Blog Credo

The whole aim of practical politics is to keep the populace alarmed (and hence clamorous to be led to safety) by menacing it with an endless series of hobgoblins, all of them imaginary.

H.L. Mencken

Monday, May 21, 2012

Your Moment In Neibuhr

As I move (slowly) through Niebuhr's The Children of Light and the Children of Darkness, it becomes clear that his "children of light" are the classical liberals who assumed man's essential goodness would control any impulses to selfishness.  Something Niebuhr rightly calls out as naive.  Here is is critiquing Adam Smith.
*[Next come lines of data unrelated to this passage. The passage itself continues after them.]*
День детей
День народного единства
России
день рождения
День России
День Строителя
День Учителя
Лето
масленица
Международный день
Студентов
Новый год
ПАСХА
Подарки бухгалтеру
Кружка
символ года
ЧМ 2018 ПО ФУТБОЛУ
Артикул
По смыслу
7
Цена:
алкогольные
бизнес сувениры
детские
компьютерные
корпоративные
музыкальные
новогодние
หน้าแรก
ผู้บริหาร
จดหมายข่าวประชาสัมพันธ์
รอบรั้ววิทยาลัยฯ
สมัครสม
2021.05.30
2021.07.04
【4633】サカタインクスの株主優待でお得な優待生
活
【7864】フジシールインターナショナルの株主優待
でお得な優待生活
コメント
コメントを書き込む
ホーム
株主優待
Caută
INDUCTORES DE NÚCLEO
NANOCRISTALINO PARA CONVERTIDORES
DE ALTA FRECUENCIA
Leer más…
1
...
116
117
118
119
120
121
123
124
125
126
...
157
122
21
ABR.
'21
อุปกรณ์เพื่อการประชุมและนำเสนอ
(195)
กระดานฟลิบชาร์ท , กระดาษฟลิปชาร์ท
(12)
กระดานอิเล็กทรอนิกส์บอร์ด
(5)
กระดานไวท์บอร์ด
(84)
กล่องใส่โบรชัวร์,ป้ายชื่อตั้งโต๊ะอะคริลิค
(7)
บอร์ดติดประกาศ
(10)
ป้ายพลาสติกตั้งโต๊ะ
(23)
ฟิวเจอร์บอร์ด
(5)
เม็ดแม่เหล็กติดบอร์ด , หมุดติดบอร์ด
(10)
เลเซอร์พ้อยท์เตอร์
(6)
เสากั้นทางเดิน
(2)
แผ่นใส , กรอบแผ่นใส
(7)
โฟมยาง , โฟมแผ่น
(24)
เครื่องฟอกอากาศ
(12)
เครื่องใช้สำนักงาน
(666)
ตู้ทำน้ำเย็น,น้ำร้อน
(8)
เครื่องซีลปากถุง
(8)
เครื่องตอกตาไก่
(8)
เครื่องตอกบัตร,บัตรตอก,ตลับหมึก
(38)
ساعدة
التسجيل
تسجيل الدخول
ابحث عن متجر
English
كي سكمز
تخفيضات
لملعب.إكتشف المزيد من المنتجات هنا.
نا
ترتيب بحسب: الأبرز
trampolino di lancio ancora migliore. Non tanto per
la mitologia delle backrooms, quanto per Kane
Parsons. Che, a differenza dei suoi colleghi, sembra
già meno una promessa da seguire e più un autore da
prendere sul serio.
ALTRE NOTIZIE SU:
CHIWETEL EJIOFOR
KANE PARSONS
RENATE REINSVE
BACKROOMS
It must be noted that in Smith's conception the "wider interest" does not stop at the boundary of the national state.  His was a real universalism of intent.  Laissez faire was intended to establish a world community as well as a natural harmony of interests with each nation.  Smith clearly belongs to the children of light.  But the children of darkness were able to make good use of his creed.  A dogma which was intended to guarantee the economic freedom of the individual became the "ideology" of vast corporate structures of a later period of capitalism, used by them, and still used, to prevent a proper political control of their power.  His vision of international harmony was transmuted into the sorry realities of an international capitalism which recognized neither moral scruples nor political restraints in expanding its power over the world.  His vision of a democratic harmony of society, founded upon the free play of economic forces, was refuted by the tragic realities of the class conflict within Western society.  Individual and collective egotism usually employed the political philosophy of this creed, but always defied the moral idealism which informed it.

You can add Jefferson to the list of the children of light who failed to recognize the corrosive effects of self interest in a liberal democracy.  Jefferson, in fact, was unable to see the effects even in himself.  It was Madison and Hamilton who most acknowledged the essential power of self-interest and the need for it to be governed, though the differed in how to govern it.

The Teatards who run around quoting Jefferson and Smith have no idea of the inherent complexities and therefore the failures in classical liberal thought. 

They aren't seeking understanding, but slogans for bumperstickers.